### Exercise brief
Strip out all images, then restate the data verbatim.

### Provided data
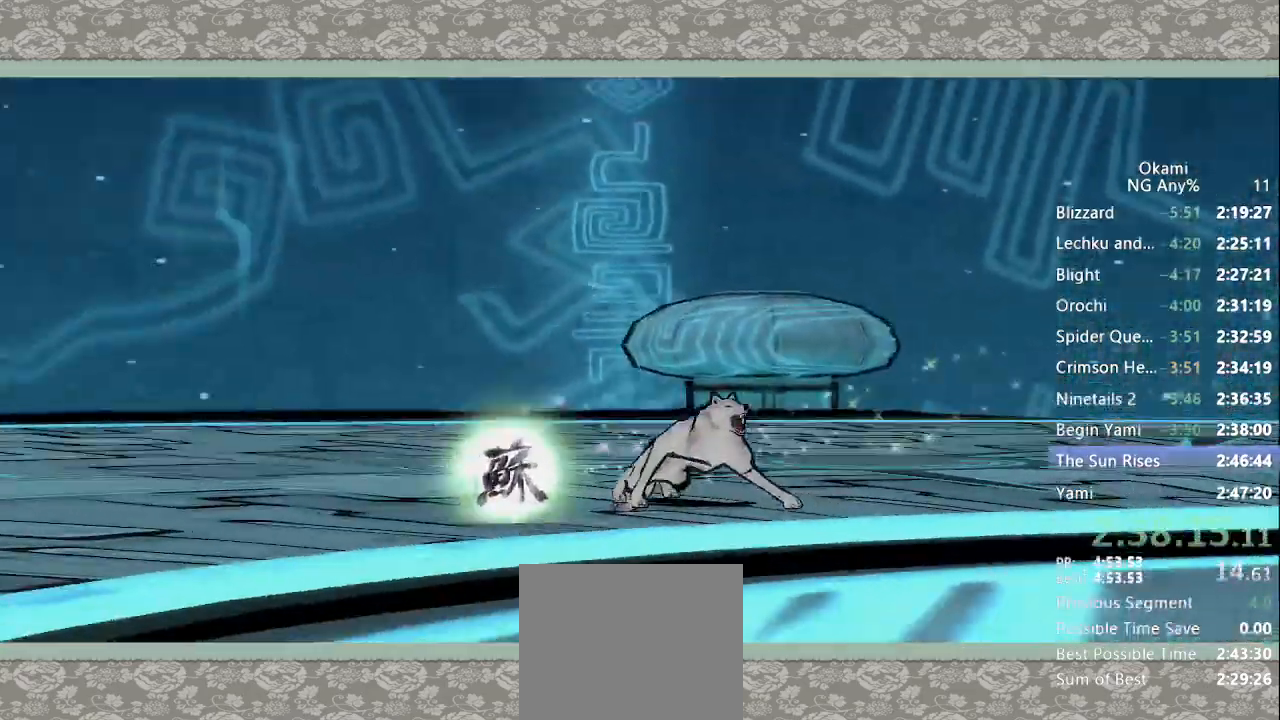
{"dt_ms": 500, "buttons": [], "left_stick": "center", "right_stick": "center", "events": []}
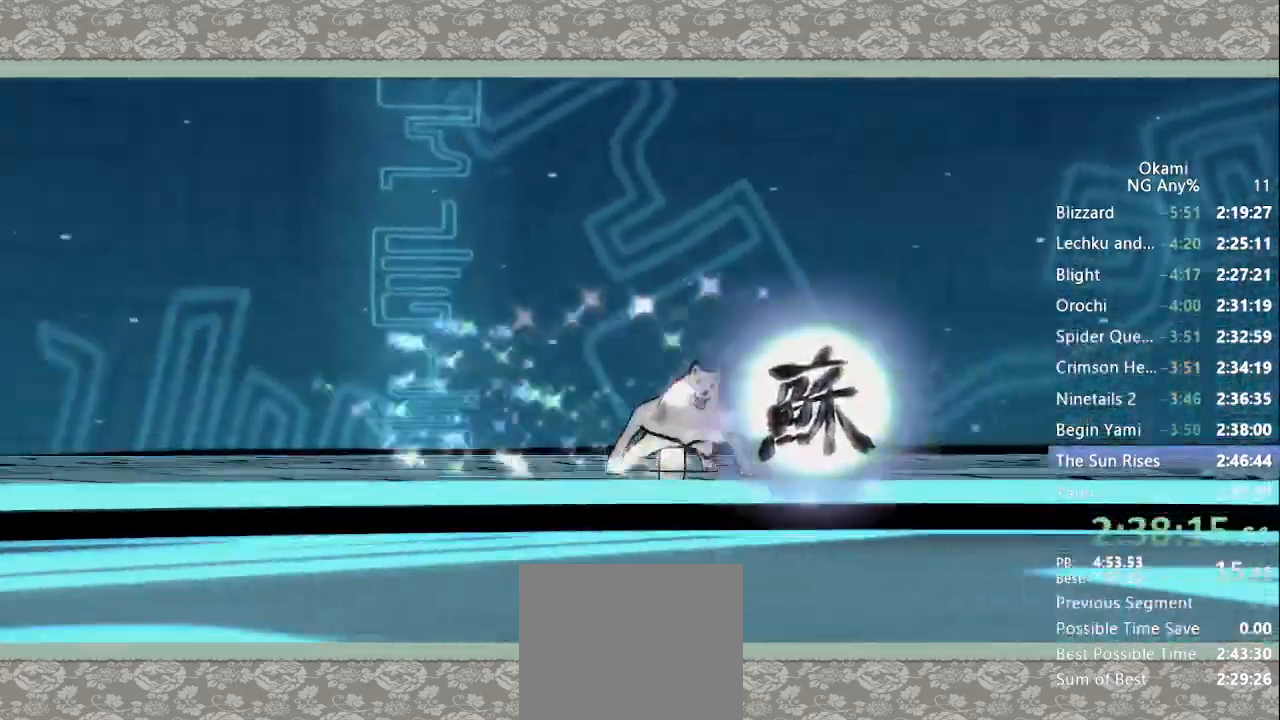
{"dt_ms": 500, "buttons": [], "left_stick": "center", "right_stick": "center", "events": []}
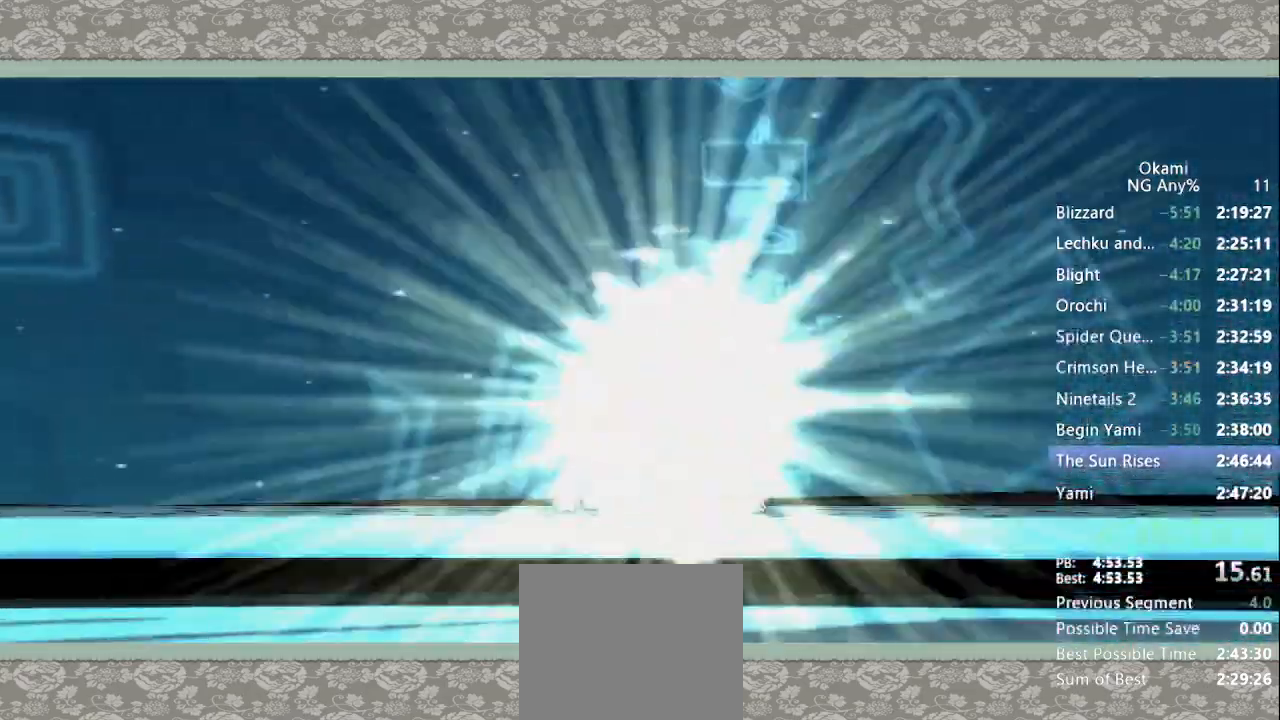
{"dt_ms": 500, "buttons": [], "left_stick": "center", "right_stick": "center", "events": []}
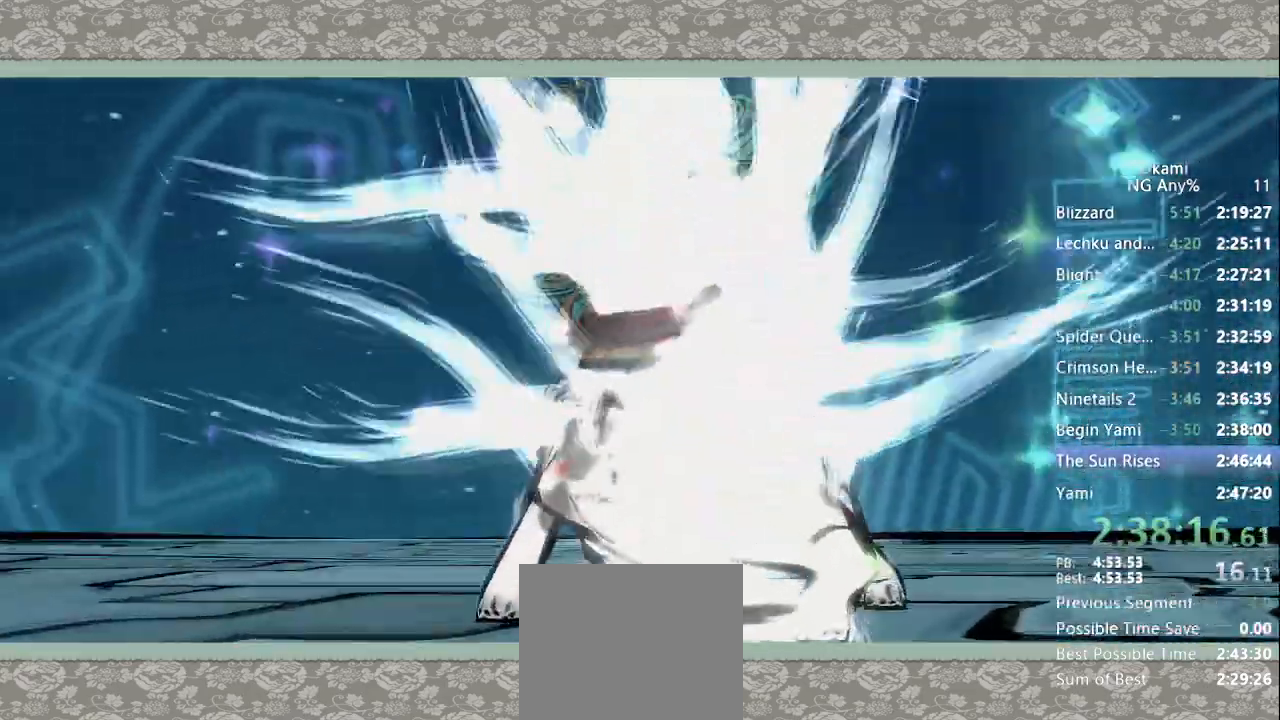
{"dt_ms": 1000, "buttons": ["Y"], "left_stick": "center", "right_stick": "center", "events": [[400, "Y", "down"], [500, "R1", "down"], [600, "R1", "up"], [633, "Y", "up"], [700, "Y", "down"]]}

### Task answer
{"dt_ms": 500, "buttons": [], "left_stick": "center", "right_stick": "center", "events": []}
{"dt_ms": 500, "buttons": [], "left_stick": "center", "right_stick": "center", "events": []}
{"dt_ms": 500, "buttons": [], "left_stick": "center", "right_stick": "center", "events": []}
{"dt_ms": 1000, "buttons": ["Y"], "left_stick": "center", "right_stick": "center", "events": [[400, "Y", "down"], [500, "R1", "down"], [600, "R1", "up"], [633, "Y", "up"], [700, "Y", "down"]]}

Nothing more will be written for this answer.